Time-optimal persistent homology representatives for univariate time series

TL;DR

This paper introduces a new method for computing time-optimal persistent homology representatives for time-varying data, improving interpretability and applicability in fields like climate modeling.

Contribution

The paper proposes a novel concept of time-optimal PH representatives tailored for time series, addressing computational challenges and enhancing interpretability.

Findings

Time-optimal PH representatives better capture temporal features.

Method outperforms length-optimal representatives in synthetic and climate data.

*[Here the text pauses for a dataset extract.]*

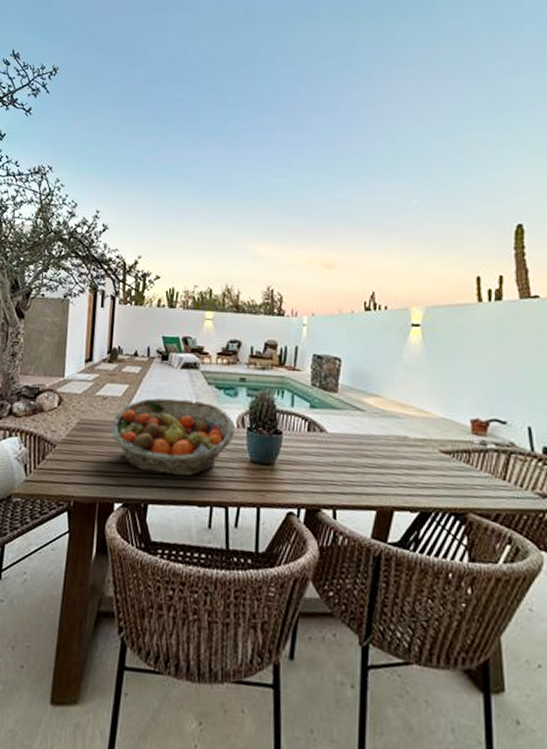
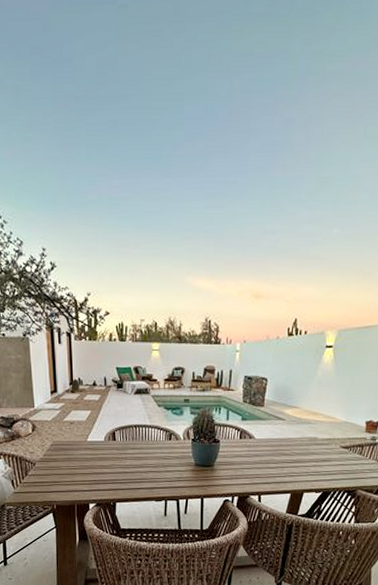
fruit basket: present [110,398,235,477] -> none [79,419,182,480]

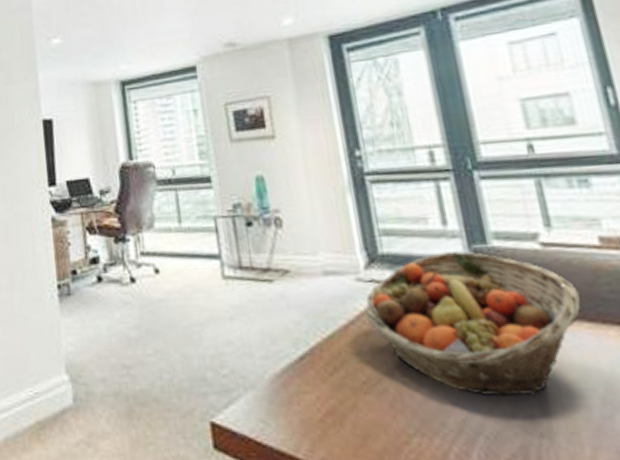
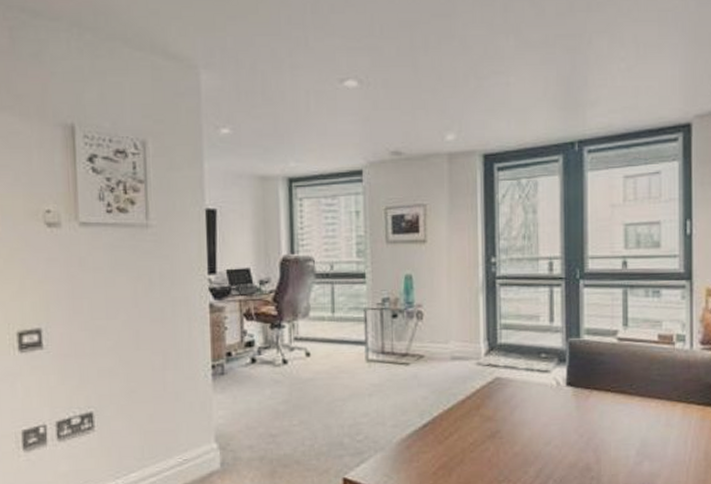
fruit basket: present [365,251,581,397] -> none [481,343,637,451]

Provides practical algorithms for time-varying data analysis.

Abstract

Persistent homology (PH) is one of the main methods used in Topological Data Analysis. An active area of research in the field is the study of appropriate notions of PH representatives, which allow to interpret the meaning of the information provided by PH, making it an important problem in the application of PH, and in the study of its interpretability. Computing optimal PH representatives is a problem that is known to be NP-hard, and one is therefore interested in developing context-specific optimality notions that are computable in practice. Here we introduce time-optimal PH representatives for time-varying data, allowing one to extract representatives that are close in time in an appropriate sense. We illustrate our methods on quasi-periodic synthetic time series, as well as time series arising from climate models, and we show that our methods provide optimal PH representatives that are better suited for these types of problems than existing optimality notions, such as length-optimal PH representatives.